Los bares son lugares para la relación social. En ellos conocemos a gente, nos enteramos de las novedades que ocurren en el pueblo o en el barrio, echamos la partida, leemos la prensa y comentamos las últimas noticias. Cuando las llaves de las copas abren las puertas de los sentimientos hacemos y nos hacen confidencias. También sirven para conocer la condición de las personas a poco que se sea observador, pues el dicho de que en la mesa y en el juego se conocen al caballero hallan aquí terreno abonado para ello.
Hay momentos para la pequeña picaresca, que si no llega a mayores es más por la falta de ocasión que por escrúpulos de conciencia. Un cliente con acreditada fama de roñoso, rebajaba el número de consumiciones que se había tomado cuando el tabernero le preguntaba que cuántas habían sido. Este, con el grado que da la veteranía, buscó la estrategia para evitarlo. Si decía tres, él replicaba que cinco, a lo que respondía que ni hablar, que eran cuatro, con lo cual pagaba lo que correspondía.
El que está detrás de la barra aprende, pero también lo hacen los veceros.
Se puso de moda durante un tiempo la venta de unas papeletas dobladas y cosidas con hilo.
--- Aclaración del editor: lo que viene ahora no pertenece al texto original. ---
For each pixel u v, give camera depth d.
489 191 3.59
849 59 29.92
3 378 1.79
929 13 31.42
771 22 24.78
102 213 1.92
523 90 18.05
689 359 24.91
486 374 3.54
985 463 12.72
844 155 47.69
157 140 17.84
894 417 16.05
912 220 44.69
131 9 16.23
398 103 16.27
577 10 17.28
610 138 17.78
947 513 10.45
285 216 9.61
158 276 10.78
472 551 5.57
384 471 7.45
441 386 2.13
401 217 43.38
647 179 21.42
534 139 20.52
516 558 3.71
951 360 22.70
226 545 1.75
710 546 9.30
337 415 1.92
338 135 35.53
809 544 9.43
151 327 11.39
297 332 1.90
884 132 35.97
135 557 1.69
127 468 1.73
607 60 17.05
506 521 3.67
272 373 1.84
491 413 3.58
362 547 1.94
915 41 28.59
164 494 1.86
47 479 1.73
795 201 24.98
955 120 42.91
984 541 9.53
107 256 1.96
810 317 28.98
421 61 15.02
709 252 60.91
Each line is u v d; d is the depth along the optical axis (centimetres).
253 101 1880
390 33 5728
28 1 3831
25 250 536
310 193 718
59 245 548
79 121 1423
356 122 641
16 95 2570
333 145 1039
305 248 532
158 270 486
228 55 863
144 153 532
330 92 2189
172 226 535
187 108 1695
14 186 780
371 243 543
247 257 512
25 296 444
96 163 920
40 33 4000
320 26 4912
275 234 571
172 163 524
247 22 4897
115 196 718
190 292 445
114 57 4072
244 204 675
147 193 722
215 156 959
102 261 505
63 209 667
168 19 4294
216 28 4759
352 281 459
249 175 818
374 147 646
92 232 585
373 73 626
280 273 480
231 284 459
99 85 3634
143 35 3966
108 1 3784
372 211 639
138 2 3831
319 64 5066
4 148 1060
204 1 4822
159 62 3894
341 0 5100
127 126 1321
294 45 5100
El proveedor entregaba al dueño del bar dos bolsas, en una iban las que contenían los premios y en la otra las vanas. Incluso se apreciaban tonalidades distintas en unas y otras. Así se las ponían a Felipe II en el billar y a los pícaros la tentación en bandeja. Las premiadas salían cuando el del bar creía conveniente. En un papel visiblemente expuesto estaban anotados los premios, el mayor de los cuales creo que era de quinientas pesetas y se cobraban en especie. Cuando aparecía uno debía tacharlo. Cierta noche llegó una cuadrilla que venía de ‘cordeleo’, haciendo el viacrucis de otros bares, caldeados por el vino y dispuestos los bolsillos para los dispendios. Observaron que los premios mayores aún no estaban borrados y la cantidad de papeletas que quedaban no eran excesivas. Así que hicieron cálculos por lo alto y se lanzaron al abarco. ¡Danos el resto!
Al dueño del negocio le cambió el semblante. Intentó convencerlos de que desistieran de su empeño, aconsejando que no arriesgaran porque no le saldrían las cuentas. Esto en lugar de quitarles las ganas las aumentó. Y también las sospechas. Descubierto el engaño, las excusas fueron que se le había olvidado tachar los premios y que seguramente fuera un forastero el agraciado. Desarmado el débil argumentario claudicó y mediante acuerdo resarció el gasto e invitó a más rondas. La picaresca sigue teniendo buena tierra de cultivo por las tierras de España.
Viejas anécdotas de bares que desaparecieron hace tiempo. Por el bien de los profesionales que viven de esta actividad y por el esparcimiento de quienes gustan frecuentarlos, deseamos que vuelva pronto la normalidad para disfrutarlos.